過保護な次期社長の甘い罠〜はじめてを、奪われました〜

極上の甘い罠

大我との関係が過保護な兄と妹みたいなものから恋人に変わって数週間。

今までとは打って変わって甘い生活を送っている。

和室を自室にしていた私だったけれど、あれから大我の寝室が2人の寝室になった。

そして大我は起きている時でもベッドの中でもことあるごとに私に触れては、"可愛い"とか、"好きだ"とか甘い声で囁いてくるものだから堪らない。

大我曰く、"ちゃんと伝えずにすれ違っちまったから、これからは思ったことは思った時に全部伝えるって決めた"んだそうだ。

そんな甘く豹変した大我に、私は毎回赤面させられている。

私たちがお付き合いすることになった報告を受けた遥くんは、"やっとか"と嬉しそうに顔を綻ばせた後、"羽衣ちゃんが竜に攫われた時はどうなるかと思ったけどな"と苦い笑いを溢した。

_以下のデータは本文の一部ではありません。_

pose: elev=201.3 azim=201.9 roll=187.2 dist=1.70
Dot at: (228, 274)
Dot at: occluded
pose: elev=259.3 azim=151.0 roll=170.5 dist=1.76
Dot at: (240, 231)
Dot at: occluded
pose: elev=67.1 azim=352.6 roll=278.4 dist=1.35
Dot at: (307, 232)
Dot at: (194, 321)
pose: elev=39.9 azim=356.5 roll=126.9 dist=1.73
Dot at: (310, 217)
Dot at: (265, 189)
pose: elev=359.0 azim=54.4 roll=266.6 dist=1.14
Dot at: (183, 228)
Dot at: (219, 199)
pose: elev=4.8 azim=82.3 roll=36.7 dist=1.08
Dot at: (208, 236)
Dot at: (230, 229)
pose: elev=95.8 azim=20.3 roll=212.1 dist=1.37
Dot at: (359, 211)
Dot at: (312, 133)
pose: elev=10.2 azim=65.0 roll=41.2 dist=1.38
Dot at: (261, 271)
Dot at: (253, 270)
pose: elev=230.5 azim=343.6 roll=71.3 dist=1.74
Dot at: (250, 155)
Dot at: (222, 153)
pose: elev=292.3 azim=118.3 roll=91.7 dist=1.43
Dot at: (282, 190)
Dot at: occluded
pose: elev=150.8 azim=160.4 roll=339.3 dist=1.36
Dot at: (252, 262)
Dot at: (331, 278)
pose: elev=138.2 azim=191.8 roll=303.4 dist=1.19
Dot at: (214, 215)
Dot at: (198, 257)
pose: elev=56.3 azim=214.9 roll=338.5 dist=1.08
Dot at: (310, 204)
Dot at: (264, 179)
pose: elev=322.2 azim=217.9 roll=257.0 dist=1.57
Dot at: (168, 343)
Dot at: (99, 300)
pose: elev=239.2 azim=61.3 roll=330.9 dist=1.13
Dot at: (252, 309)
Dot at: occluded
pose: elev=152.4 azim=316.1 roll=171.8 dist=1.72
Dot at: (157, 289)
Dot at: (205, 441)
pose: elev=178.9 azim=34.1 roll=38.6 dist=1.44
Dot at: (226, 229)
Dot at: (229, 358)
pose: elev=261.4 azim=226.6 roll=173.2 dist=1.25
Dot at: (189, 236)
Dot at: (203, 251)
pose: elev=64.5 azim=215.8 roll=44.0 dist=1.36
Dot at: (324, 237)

あの日、私を先に車へ促した後坂崎さんは、遥くんに大我への伝言を残していたそうだ。

"てめえんとこのちびは預かって行く"と。

それはまるであの時を彷彿とさせるようなセリフだけれど、今回のこのセリフには続きがあって、

"羽衣坊のこと、1人の女として大切に思ってんなら奪い返しに来い。でもそうじゃなかったら邪魔すんな"

と、坂崎さんはそう言ったらしい。

それであの日のあの状況が出来上がったという訳だったのだ。